» **PROBLEM REQUIREMENTS**
Report how many lines in the records below contain the word "porque". Give only the number.

═══ DATASET CONTENT

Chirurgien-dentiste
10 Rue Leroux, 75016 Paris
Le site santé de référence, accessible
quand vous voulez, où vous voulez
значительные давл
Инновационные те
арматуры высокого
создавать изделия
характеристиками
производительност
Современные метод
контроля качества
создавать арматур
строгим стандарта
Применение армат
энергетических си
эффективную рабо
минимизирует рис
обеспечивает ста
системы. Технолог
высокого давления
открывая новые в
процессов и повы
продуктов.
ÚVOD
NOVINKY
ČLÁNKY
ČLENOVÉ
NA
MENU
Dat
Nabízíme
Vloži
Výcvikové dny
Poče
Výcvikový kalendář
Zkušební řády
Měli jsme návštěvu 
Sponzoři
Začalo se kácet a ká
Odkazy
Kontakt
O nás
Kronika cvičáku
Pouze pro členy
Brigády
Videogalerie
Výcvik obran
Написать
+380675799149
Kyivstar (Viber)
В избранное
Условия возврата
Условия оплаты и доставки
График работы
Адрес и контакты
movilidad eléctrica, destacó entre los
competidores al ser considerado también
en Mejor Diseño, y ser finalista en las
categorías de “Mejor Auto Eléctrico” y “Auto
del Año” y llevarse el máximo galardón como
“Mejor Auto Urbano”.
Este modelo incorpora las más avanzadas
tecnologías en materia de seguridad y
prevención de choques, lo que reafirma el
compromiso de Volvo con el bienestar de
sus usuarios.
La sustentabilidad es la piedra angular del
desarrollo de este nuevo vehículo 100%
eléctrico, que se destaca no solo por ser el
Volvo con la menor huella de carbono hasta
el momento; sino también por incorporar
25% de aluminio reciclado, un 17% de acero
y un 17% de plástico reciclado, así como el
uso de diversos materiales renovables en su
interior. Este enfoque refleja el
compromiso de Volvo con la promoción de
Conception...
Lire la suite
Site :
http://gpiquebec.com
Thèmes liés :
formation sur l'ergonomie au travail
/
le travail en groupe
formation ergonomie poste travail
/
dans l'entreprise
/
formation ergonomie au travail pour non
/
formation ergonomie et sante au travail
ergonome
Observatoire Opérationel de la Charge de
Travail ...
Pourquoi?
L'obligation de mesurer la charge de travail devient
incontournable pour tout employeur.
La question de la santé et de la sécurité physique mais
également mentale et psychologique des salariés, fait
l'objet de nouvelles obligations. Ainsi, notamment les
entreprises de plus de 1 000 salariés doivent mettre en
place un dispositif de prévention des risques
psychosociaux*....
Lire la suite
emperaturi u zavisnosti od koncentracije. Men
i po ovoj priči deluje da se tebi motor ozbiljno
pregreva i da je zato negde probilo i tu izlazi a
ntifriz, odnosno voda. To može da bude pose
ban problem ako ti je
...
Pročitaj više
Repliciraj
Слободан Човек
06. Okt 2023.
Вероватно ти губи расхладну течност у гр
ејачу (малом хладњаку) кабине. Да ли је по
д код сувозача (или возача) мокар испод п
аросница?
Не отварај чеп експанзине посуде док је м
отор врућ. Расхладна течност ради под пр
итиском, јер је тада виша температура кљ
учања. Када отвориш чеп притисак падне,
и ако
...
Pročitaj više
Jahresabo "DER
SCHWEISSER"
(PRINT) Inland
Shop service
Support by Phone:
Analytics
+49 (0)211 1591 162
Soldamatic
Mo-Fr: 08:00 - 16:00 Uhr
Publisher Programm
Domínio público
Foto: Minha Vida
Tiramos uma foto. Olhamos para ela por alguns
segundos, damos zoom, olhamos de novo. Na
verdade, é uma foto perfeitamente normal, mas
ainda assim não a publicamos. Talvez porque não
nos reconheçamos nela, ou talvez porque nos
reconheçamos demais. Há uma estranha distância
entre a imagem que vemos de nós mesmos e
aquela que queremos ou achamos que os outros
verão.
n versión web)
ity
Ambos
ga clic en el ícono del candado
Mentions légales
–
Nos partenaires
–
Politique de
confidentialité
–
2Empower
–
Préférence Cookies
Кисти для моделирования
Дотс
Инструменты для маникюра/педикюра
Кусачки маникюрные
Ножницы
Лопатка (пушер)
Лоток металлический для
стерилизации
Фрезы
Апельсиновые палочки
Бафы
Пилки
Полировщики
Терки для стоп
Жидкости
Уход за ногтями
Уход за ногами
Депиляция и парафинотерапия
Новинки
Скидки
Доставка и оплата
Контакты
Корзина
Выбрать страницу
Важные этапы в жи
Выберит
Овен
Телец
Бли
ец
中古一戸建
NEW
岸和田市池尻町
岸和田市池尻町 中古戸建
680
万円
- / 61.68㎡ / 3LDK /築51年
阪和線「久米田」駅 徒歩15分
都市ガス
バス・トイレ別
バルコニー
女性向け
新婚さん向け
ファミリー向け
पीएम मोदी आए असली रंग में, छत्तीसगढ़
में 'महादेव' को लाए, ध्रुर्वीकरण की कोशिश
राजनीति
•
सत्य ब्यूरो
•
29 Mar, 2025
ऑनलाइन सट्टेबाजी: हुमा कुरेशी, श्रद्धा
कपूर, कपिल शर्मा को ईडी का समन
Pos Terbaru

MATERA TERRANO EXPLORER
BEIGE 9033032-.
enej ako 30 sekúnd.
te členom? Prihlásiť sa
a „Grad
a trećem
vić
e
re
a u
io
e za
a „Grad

══════

» **REPLY TO THE EXERCISE**
2